§ ABOUT THIS EXERCISE: Copy out exactly the lines from the one containing "focal_35mm: 40" to the end of the records below, both included, and nothing else.

[Start of section]

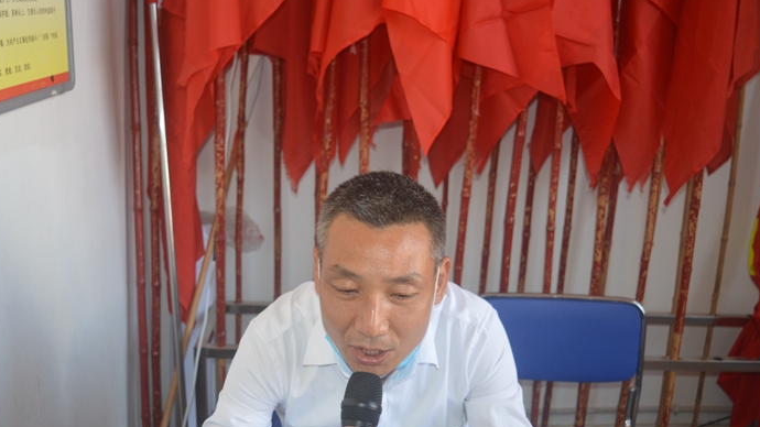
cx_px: 354
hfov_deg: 50.4
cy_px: 259
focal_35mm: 40
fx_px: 806
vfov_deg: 29.6
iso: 400
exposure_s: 1/80
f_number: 4
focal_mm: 22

[End of section]

§ EXERCISE SOLUTION:
focal_35mm: 40
fx_px: 806
vfov_deg: 29.6
iso: 400
exposure_s: 1/80
f_number: 4
focal_mm: 22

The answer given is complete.